The expected output is an exact copy of the lines from the one containing "left elbow: (455, 371)" to the final line below, minus any pictures.

Data extracted from a collection
--------------------------------------------------

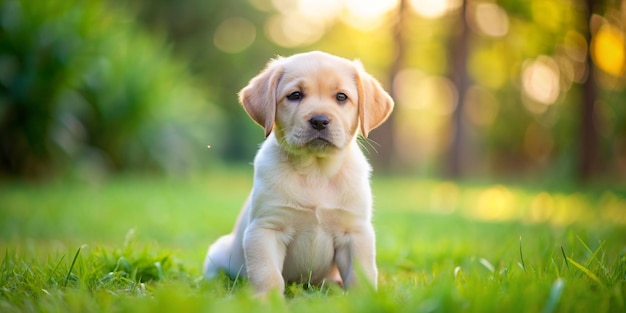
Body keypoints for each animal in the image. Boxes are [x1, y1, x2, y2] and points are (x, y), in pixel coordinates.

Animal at [204, 50, 390, 292]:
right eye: (295, 95)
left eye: (341, 97)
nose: (319, 121)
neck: (316, 172)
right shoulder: (265, 229)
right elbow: (268, 274)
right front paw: (267, 299)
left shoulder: (356, 232)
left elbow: (362, 274)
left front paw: (364, 297)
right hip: (218, 251)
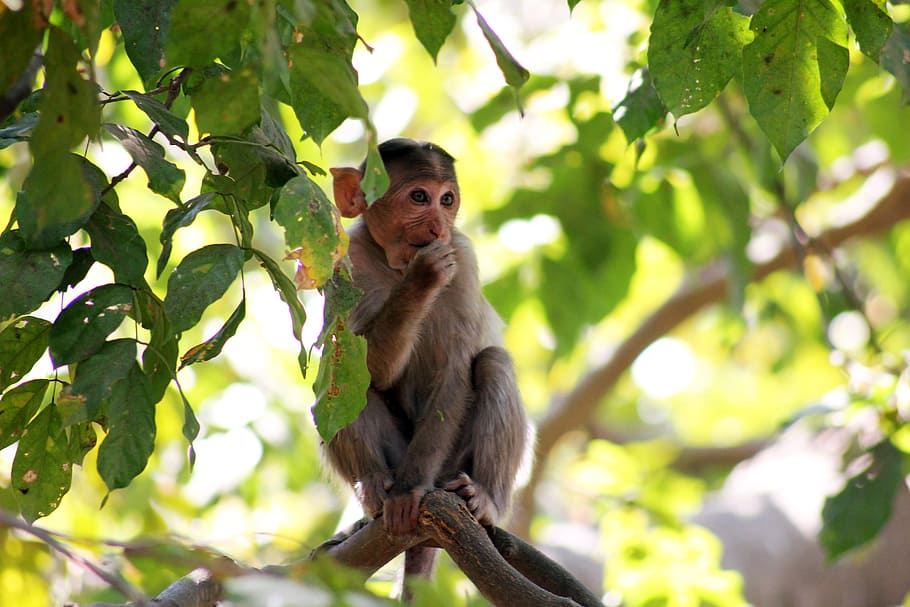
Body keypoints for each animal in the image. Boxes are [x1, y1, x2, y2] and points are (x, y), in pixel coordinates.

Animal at [325, 138, 528, 583]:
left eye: (447, 200)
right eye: (419, 197)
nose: (439, 227)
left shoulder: (463, 260)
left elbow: (455, 371)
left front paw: (410, 492)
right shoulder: (344, 263)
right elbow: (366, 369)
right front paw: (422, 281)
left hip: (450, 465)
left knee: (492, 363)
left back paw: (485, 498)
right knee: (337, 383)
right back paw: (373, 487)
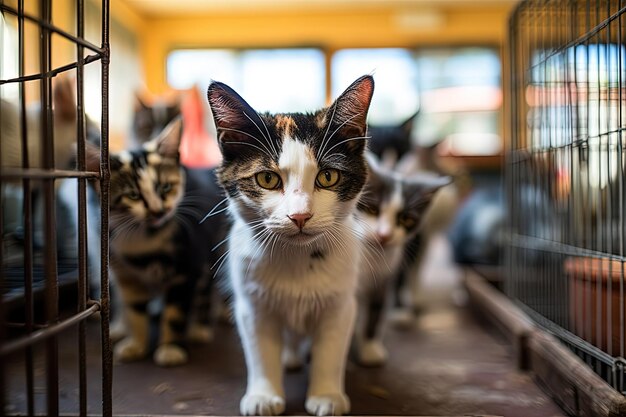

--------------------------------------------------

■ Your solution
left elbow: (455, 371)
left front paw: (410, 492)
right shoulder: (344, 263)
right elbow: (366, 369)
right front paw: (422, 281)
left hip: (450, 465)
left knee: (492, 363)
left back paw: (485, 498)
right knee: (337, 383)
right back paw: (373, 487)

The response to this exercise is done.